La serie por el campeonato de la Zona Sur la protagonizarán los Guerreros de Oaxaca y los Diablos Rojos del México, uno de los tres combos multipropiedad que la Liga Mexicana de Beisbol ha permitido y permite violando así flagrantemente los estatutos del beisbol organizado. De ello, se reitera, ninguna culpa tiene el pelotero. En la década de los setenta, ochenta y parte de los noventa “arreglar” juegos era cosa de todos los días, en varias plazas, en acción coordinada desde el entonces Distrito Federal, hoy Ciudad de México. Una amplia red de apostadores controlaba las acciones vía amenazas a peloteros, amagos serios contra sus familiares, golpizas como la que se llevó Armando “Agujita” Sánchez o el susto que se llevó Nelson Barrera cuando unos rufianes se lo llevaron en un Ford Marquis negro.
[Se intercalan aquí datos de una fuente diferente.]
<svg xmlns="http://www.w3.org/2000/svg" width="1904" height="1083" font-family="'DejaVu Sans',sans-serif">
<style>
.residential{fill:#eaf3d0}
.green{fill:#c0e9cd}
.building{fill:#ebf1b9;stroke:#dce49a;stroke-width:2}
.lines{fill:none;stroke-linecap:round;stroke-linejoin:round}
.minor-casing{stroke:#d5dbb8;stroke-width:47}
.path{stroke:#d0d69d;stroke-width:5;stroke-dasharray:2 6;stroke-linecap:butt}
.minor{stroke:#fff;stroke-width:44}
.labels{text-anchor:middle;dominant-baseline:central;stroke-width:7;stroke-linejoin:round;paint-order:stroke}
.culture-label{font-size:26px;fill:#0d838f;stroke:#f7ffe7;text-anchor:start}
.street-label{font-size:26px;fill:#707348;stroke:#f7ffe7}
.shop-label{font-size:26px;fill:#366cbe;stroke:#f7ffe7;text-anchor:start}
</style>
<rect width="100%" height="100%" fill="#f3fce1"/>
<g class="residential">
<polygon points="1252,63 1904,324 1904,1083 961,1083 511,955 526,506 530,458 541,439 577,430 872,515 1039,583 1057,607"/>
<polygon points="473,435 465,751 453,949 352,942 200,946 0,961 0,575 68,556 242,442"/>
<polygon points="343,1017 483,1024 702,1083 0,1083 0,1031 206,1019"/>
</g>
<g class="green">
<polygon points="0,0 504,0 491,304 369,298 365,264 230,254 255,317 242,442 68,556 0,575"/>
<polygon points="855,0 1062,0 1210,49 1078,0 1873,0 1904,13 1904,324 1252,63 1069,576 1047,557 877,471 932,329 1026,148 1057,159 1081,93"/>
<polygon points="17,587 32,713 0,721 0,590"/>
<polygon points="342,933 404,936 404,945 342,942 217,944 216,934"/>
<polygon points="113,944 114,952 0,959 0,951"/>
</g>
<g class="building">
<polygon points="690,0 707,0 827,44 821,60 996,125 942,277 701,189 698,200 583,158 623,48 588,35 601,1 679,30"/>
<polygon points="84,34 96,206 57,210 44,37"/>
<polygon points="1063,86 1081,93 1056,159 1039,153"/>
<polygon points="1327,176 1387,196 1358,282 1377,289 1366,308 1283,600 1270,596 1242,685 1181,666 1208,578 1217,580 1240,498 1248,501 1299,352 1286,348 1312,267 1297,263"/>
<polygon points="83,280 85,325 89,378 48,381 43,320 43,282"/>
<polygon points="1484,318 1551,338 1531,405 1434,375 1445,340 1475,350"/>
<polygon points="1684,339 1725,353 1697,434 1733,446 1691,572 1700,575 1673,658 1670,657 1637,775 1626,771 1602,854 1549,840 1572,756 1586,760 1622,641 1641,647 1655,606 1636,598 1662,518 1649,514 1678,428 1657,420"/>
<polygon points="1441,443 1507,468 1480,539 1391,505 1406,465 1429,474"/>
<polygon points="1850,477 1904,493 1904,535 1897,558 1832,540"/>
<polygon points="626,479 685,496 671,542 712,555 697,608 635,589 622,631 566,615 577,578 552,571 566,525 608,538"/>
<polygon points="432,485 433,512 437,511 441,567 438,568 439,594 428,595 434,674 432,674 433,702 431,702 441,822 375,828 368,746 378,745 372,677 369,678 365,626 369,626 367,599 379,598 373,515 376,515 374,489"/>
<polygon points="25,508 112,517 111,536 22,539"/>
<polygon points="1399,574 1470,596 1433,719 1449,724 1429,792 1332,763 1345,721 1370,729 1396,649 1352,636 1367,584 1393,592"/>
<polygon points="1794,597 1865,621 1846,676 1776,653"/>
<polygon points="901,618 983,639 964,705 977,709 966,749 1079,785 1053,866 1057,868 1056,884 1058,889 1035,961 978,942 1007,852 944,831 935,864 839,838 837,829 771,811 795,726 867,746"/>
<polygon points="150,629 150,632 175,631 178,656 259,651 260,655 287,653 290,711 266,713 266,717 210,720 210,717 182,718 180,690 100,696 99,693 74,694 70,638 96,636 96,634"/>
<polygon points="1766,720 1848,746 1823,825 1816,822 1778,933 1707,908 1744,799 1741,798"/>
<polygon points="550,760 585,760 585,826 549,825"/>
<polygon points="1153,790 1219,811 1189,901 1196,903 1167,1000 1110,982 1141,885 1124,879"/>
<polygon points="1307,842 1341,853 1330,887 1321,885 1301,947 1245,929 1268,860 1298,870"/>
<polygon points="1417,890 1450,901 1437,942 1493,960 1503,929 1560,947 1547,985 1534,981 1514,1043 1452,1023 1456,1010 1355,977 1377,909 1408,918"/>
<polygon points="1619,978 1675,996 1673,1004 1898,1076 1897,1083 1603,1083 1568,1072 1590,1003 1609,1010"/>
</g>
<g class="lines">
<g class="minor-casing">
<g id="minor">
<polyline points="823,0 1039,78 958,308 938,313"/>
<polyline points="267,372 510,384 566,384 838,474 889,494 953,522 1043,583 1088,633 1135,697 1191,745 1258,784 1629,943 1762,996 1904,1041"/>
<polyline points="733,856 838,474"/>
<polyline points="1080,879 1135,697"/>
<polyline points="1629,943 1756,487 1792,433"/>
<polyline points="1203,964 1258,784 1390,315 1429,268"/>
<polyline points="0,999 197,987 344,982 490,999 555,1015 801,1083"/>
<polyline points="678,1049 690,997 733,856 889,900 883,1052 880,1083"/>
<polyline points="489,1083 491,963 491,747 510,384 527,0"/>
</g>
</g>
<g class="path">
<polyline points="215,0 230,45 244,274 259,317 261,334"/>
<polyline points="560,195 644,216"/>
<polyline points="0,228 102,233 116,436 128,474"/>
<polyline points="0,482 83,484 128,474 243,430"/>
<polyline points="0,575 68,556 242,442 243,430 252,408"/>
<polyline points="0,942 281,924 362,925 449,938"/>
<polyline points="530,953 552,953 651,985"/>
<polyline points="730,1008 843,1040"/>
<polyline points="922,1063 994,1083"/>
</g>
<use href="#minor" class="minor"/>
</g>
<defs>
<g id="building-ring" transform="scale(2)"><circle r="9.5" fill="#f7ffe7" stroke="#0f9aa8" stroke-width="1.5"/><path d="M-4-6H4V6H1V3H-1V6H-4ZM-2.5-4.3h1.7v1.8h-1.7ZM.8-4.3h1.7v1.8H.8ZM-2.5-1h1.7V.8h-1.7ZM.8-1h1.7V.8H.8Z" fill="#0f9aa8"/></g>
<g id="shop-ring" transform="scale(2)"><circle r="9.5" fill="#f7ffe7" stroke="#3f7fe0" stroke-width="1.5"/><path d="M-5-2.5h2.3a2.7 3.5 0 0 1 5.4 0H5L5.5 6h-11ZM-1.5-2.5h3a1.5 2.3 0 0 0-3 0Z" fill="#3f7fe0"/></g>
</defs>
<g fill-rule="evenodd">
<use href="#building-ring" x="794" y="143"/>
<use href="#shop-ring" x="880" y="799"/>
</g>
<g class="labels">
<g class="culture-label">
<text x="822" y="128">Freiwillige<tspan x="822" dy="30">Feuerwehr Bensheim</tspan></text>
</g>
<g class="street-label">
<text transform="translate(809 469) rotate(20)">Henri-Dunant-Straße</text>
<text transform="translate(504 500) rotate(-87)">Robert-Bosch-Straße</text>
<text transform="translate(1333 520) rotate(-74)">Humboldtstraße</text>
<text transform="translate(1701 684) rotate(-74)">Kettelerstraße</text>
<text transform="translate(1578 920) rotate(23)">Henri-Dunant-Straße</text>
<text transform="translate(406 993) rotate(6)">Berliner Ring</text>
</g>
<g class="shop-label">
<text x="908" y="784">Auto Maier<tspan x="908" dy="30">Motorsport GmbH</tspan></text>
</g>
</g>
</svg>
Nadie nos va a platicar sobre el tema. En 1978, parque del Seguro Social, Tabasco visitaba a los Tigres entonces capitalinos, los Plataneros, de Chaflán López, Luis Tiant y compañía. Fuimos al estadio y antes de iniciar el juego, algunos peloteros visitantes, entrando al baño, afuera de las gradas, ahí recibiendo su paga por anticipado.

En 1991, llegaban los Piratas de Campeche, de Orlando López, Mike Browning y demás al hotel Saratoga (avenida Alvaro Obregón, en la colonia Roma). Pasamos a saludar al mánager Jorge Tellaeche y en el restaurante-bar, se aparece el zurdo Herminio Domínguez, anunciado para lanzar el día siguiente, quien se sentó en una mesa al lado de dos tipos de chamarra negra. Ahí se “cuajó” el arreglo, Tellaeche solo dijo “ya valió ma...”.

SUSTANCIA.- Ni quien se suponga que en este 2018 suceda lo mismo y que tome el asunto de la multipropiedad como argumento. La serie entre ambos equipos se regirán por el deportivismo, por la exigida competencia. Lo que se reclama es, tenga que ser al amparo de una situación tan inmoral, condenable desde todo ángulo y que de ribete se aplauda por un sector que prefiere voltear hacia otro lado antes que criticar. Claro, la idea que subyace es quedar bien con Alfredo Harp, el dueño de los dos clubes y apegarse al paradigma de que al exbanquero no se le debe tocar ni con la espina de la duda o el cardón de la sospecha. Nada que semeje una crítica por el hecho de que sea quien encabece el adefesio llamado multipropiedad. Y es que como es algo que ya no asombra, que ya parte del paisaje, pues hay que aceptarlo sin chistar, además de que da ocasión para cantar loas al mecenas en turno de la LMB.

Ahora que en la liga tanto cacarean las transmisiones por Facebook y que el beisbol de verano “se ve en todo el mundo”, bueno sería que a esa afición de diversos países se le explicara cómo es que en la LMB se permite abiertamente la violación a los estatutos esenciales del deporte. Porque el tema no es la serie o que si los Guerreros tienen 20 años de no ser campeones. El tema sí es la inmoralidad llamada multipropiedad.